Samajwadi Party (SP) Chief Mulayam Singh Yadav made a passionate pitch to his supporters and party workers here on Wednesday and said that while some forces were out to split the party, he was doing everything to ensure that did not happen.
"This party has emerged out of a lot of labour, hard work and struggle of party workers and its founding leaders, I will neither allow it to disintegrate nor the party symbol to go," Mulayam told an unscheduled interaction with workers at the party office at Vikramaditya Marg here.
Appearing resigned to the fate of an imminent split in the party he formed 25 years ago, Mulayam Singh also said he has given everything to the party and that he was left with nothing.
"Mera jo bhi tha, maine party ko de diya hai. Par sabne ye manna chahiye ki yeh party sangharshon se yahan tak pahunchi hai (I have given everything to the party and everyone should accept that the party has reached here after much struggle)," he said in one emotive tone even as his supporters raised slogans in his favour.
He stated how he had gone to jail during the Emergency when Akhilesh Yadav was a kid.

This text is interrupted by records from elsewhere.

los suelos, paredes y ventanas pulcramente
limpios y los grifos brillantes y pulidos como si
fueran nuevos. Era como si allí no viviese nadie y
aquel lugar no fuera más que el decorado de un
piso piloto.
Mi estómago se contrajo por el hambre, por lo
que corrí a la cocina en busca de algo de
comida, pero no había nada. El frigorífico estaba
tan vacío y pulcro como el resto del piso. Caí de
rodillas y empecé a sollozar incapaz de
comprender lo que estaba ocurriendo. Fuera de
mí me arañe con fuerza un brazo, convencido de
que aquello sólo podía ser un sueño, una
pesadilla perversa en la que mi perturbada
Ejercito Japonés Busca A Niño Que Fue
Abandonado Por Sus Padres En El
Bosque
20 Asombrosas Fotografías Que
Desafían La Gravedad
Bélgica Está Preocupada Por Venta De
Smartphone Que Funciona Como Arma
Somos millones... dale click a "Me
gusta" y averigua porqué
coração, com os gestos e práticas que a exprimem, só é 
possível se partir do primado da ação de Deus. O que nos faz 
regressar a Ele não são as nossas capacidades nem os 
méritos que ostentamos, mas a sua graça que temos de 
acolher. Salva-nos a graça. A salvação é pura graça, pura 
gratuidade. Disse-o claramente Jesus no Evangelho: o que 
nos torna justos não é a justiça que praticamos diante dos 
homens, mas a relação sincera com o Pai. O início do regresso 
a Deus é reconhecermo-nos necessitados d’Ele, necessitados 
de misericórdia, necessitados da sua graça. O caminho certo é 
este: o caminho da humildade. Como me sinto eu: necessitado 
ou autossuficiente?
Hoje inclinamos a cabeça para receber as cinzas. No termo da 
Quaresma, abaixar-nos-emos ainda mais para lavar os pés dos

He also mentioned how Shivpal Singh Yadav, his younger brother, who was seated next to him, would bring food for him to the prison during his period of incarceration and later hide it at various places.
Targeting his cousin, Ram Gopal Yadav, who is mentoring the Akhilesh Yadav faction, the Yadav chieftain said everyone now knew who was trying to break the party.

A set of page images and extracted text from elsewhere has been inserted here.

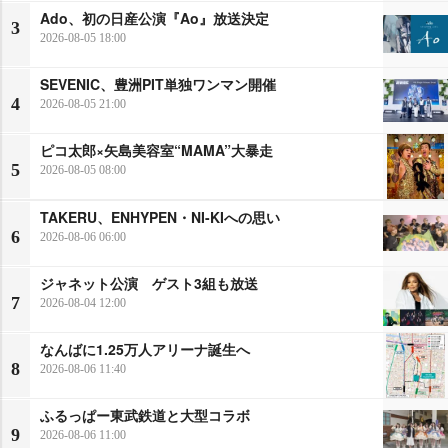
Ado、初の日産公演『Ao』放送決定
3
2026-08-05 18:00
SEVENIC、豊洲PIT単独ワンマン開催
4
2026-08-05 21:00
ピコ太郎×矢島美容室“MAMA”大暴走
5
2026-08-05 08:00
TAKERU、ENHYPEN・NI-KIへの思い
6
2026-08-06 06:00
ジャネット公演 ゲスト3組も放送
7
2026-08-04 12:00
なんばに1.25万人アリーナ誕生へ
8
2026-08-06 11:40
ふるっぱー東武鉄道と大型コラボ
9
2026-08-06 11:00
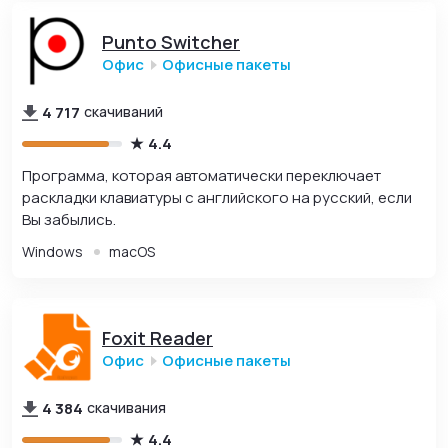
Punto Switcher
Офис
Офисные пакеты
4 717
скачиваний
4.4
Программа, которая автоматически переключает
раскладки клавиатуры с английского на русский, если
Вы забылись.
Windows
macOS
Foxit Reader
Офис
Офисные пакеты
4 384
скачивания
4.4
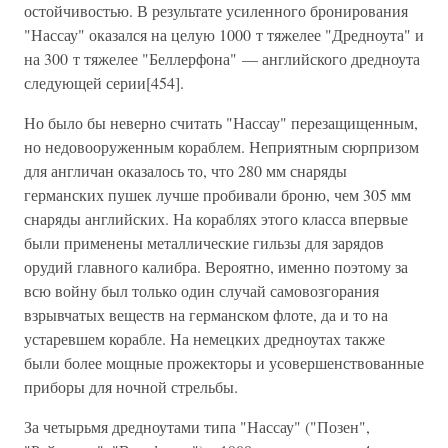
остойчивостью. В результате усиленного бронирования
"Нассау" оказался на целую 1000 т тяжелее "Дредноута" и
на 300 т тяжелее "Беллерфона" — английского дредноута
следующей серии[454].
Но было бы неверно считать "Нассау" перезащищенным,
но недовооруженным кораблем. Неприятным сюрпризом
для англичан оказалось то, что 280 мм снаряды
германских пушек лучше пробивали броню, чем 305 мм
снаряды английских. На кораблях этого класса впервые
были применены металлические гильзы для зарядов
орудий главного калибра. Вероятно, именно поэтому за
всю войну был только один случай самовозгорания
взрывчатых веществ на германском флоте, да и то на
устаревшем корабле. На немецких дредноутах также
были более мощные прожекторы и усовершенствованные
приборы для ночной стрельбы.
За четырьмя дредноутами типа "Нассау" ("Позен",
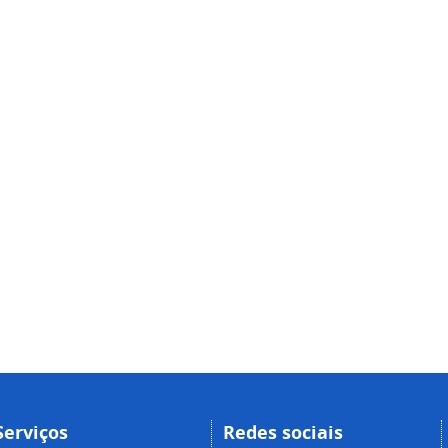
Serviços
Redes sociais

"Everyone knows who has met the leaders of our opponents," the 77-year-old leader said and pointed out that while he has mingled with opposition leaders these were "just social courtesies".
He was apparently referring to potshots taken by Ram Gopal at him with regards to Prime Minister Narendra Modi's presence at a family wedding in Saifai, Uttar Pradesh.

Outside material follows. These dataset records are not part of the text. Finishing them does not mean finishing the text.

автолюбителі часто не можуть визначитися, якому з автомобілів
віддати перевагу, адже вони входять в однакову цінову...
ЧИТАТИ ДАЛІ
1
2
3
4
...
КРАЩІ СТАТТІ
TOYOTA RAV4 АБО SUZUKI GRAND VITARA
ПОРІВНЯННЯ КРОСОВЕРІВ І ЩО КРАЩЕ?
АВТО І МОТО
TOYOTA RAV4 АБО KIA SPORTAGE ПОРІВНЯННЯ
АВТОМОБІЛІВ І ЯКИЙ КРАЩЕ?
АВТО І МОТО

He also accused the Rajya Sabha member, who was expelled from the party on December 30 last year, of going ahead to form a separate party -- the Akhil Bharatiya Samajwadi Party (ABSP) with the party symbol of a motorcycle.
Political observers here feel that Mulayam Singh was now reconciled to the fact that all efforts of a patch-up with his son have failed and that a split in the party is imminent.
A section, however, feels that Mulayam's impromptu speech on Wednesday also signalled that owing to the prospects of his party splitting, he might cede to the demands of his defiant son and not retain the party presidency for himself.
With elections to the state assembly just round the corner and nominations for the first phase of polling to begin on January 17, fear of the party symbol being frozen are doing the rounds in both camps.
Chief Minister Akhilesh Yadav, however, seems to have made up his mind and is now trying to stitch up an alliance with the Congress for the crucial polls.